TEXT UNDER STUDY:
++++

From Metal Company Using Software → To Software Company Doing Metal

2025-11-20
From Metal Company Using Software → To Software Company Doing Metal

Metalworking companies must shift their identity from "metal company using software" to "software company doing metal." This means owning your software assets like you own your machines, investing in technical skills, treating code as infrastructure, building modular architectures, and accepting that software complexity is now a core competency—not an IT problem to outsource.

Most metalworking companies I speak do describe themselves the same way:

"We're a metal company. We use some software here and there."

But if you look closely at how they run today, the reality is already very different.

Production planning depends on ERP. CAM and nesting are fully digital. Quoting is done from spreadsheets, CAD, or custom scripts. The whole operation stops if "the system" is down.

In other words: They already behave like software companies – they just don't manage themselves like one.

The Real Shift: Identity, Not Tools

The next decade will separate two types of players in metal:

  • Companies that use more and more software on an ad-hoc basis.
  • Companies that become software-first organizations that happen to bend and cut metal.

That’s not a marketing slogan. It’s a practical shift in how you think about your factory.

Most teams think the problem is:

  • "Our ERP is outdated."
  • "We need a better MES."
  • "We should integrate CAD/CAM with ERP."
  • "We need more automation."

Those are all valid projects. But they’re not the root problem.

The real issue is this:

You’re not in control of the software you already depend on.

As long as that’s true, every new integration, every new automation, every new tool… just adds another layer of fragility on top of an unstable foundation.

How Most Metal Companies Work Today (And Why It Breaks)

++++

PROVIDED INFORMATION:
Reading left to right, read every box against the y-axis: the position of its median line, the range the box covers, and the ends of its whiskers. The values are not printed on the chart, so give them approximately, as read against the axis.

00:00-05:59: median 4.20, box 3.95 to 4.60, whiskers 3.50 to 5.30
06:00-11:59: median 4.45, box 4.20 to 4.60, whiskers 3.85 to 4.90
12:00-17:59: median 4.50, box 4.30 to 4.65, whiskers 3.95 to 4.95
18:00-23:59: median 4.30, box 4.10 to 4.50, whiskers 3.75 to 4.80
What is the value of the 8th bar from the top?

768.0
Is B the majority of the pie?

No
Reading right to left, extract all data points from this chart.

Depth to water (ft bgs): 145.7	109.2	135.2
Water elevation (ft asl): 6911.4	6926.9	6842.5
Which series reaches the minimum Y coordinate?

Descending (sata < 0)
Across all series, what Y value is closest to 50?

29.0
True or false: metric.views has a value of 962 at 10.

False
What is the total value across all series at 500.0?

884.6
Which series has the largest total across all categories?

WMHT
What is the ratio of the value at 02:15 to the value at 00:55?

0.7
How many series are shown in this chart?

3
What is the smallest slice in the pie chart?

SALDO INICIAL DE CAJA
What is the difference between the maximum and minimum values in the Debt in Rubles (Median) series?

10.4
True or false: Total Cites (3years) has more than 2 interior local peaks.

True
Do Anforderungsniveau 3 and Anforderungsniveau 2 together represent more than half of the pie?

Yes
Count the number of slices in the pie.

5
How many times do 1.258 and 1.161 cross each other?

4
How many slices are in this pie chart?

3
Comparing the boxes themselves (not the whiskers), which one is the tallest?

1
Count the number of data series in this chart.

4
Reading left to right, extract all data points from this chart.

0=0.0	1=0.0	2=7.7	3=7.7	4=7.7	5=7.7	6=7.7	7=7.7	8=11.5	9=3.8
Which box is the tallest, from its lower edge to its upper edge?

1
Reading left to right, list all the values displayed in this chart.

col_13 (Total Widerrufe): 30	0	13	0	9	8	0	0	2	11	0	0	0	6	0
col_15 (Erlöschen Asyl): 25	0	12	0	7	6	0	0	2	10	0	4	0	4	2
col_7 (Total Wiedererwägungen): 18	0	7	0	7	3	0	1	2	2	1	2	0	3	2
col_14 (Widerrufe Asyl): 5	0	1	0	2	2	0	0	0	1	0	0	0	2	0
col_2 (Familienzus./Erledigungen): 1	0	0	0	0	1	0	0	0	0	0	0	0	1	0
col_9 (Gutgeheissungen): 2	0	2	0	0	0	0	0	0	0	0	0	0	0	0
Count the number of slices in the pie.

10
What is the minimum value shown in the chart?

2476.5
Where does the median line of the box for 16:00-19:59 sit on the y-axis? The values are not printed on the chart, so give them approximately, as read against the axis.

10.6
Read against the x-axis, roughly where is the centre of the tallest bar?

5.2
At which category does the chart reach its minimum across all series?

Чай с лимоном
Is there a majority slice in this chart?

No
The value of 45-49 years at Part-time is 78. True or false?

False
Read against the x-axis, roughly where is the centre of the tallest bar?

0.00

++++

DIRECTIONS:
From the article above on metal companies becoming software companies, return word for word the passage that begins at the words "Those are all" and stops after "an unstable foundation.".

WRITTEN SOLUTION:
Those are all valid projects. But they’re not the root problem.

The real issue is this:

You’re not in control of the software you already depend on.

As long as that’s true, every new integration, every new automation, every new tool… just adds another layer of fragility on top of an unstable foundation.